Autoimmune toxicities with anti-PD-1 treatment of metastatic melanoma in predominantly older patients: A single institutional experience.

Authors

null

Harsh V Parmar

University of Connecticut, Farmington, CT

Harsh V Parmar, Phil Kerr, Christina Elizabeth Stevenson, Sophie Masternak, Upendra P. Hegde

Organizations

University of Connecticut, Farmington, CT, University of Connecticut Health Center, Farmington, CT, University of Connecticut, Neag Cancer Center, Farmington, CT

Research Funding

Other

Background: Anti-PD-1 therapy has become an effective method of treating patients including elderly subjects diagnosed with un-resectable or metastatic melanoma.

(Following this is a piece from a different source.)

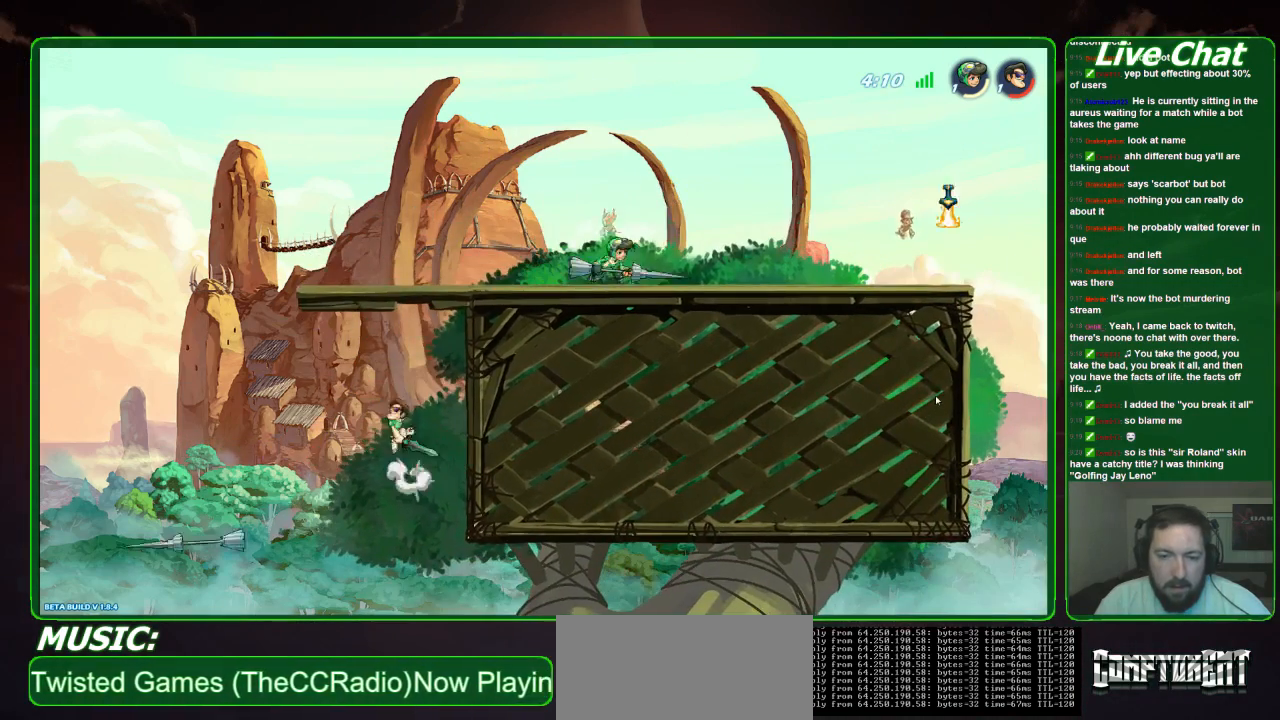
{"buttons": [], "left_stick": "up-right", "events": []}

While effective, toxicity reports in elderly are conflicting. Some reports indicate no added autoimmunity with older melanoma patients, while we had previously reported our concerns of heightened autoimmune toxicity with anti-PD-1 treatment of melanoma in elderly subjects. This report includes updated results in 36 patients receiving anti-PD-1 treatment for melanoma with an increased proportion of older subjects from a single institute. Methods: Between 2014-2018, we performed retrospective review of charts of patients treated with anti-PD-1 agents for stage III and IV melanoma following IRB approval. Data for treatment outcomes and grade III and IV immune related adverse events were collected. Results: 36 patients were treated with either Pembrolizumab or Nivolumab that included stage IV melanoma (28 pts), un-resectable stage III (5 pts) and stage III melanoma in adjuvant setting (3 pts). 30 out of 36 patients were over 60 years of age (median age 77, range 62-90) and 6 patients were younger than 60 years (median age 48, range 24-56). 16 out of 30 patients over age of 60 years (53%) experienced grade III or IV toxicities following anti-PD-1 therapy compared to none (0%) in age below 60 years. Overall, 19 patients are alive either with disease or on treatment with stable, partial or complete responses. 17 patients have died, out of which 12 died of progressive disease, 2 elderly patients died suddenly and 3 elderly patients died of autoimmune toxicity (myasthenia gravis like syndrome, acute inflammatory demyelinating polyneuropathy, pneumonitis). Some unusual autoimmune toxicity seen in elderly subjects included diabetes mellitus, Behcet disease, acute inflammatory demyelinating polyneuropathy, retinitis, Bell's palsy and bullous pemphigoid). Conclusions: Our data continue to indicate that increased risk of severe autoimmune toxicity following anti-PD-1 treatment involved older patients over 60 years of age. This finding may highlight the increased susceptibility of autoimmunity with aging.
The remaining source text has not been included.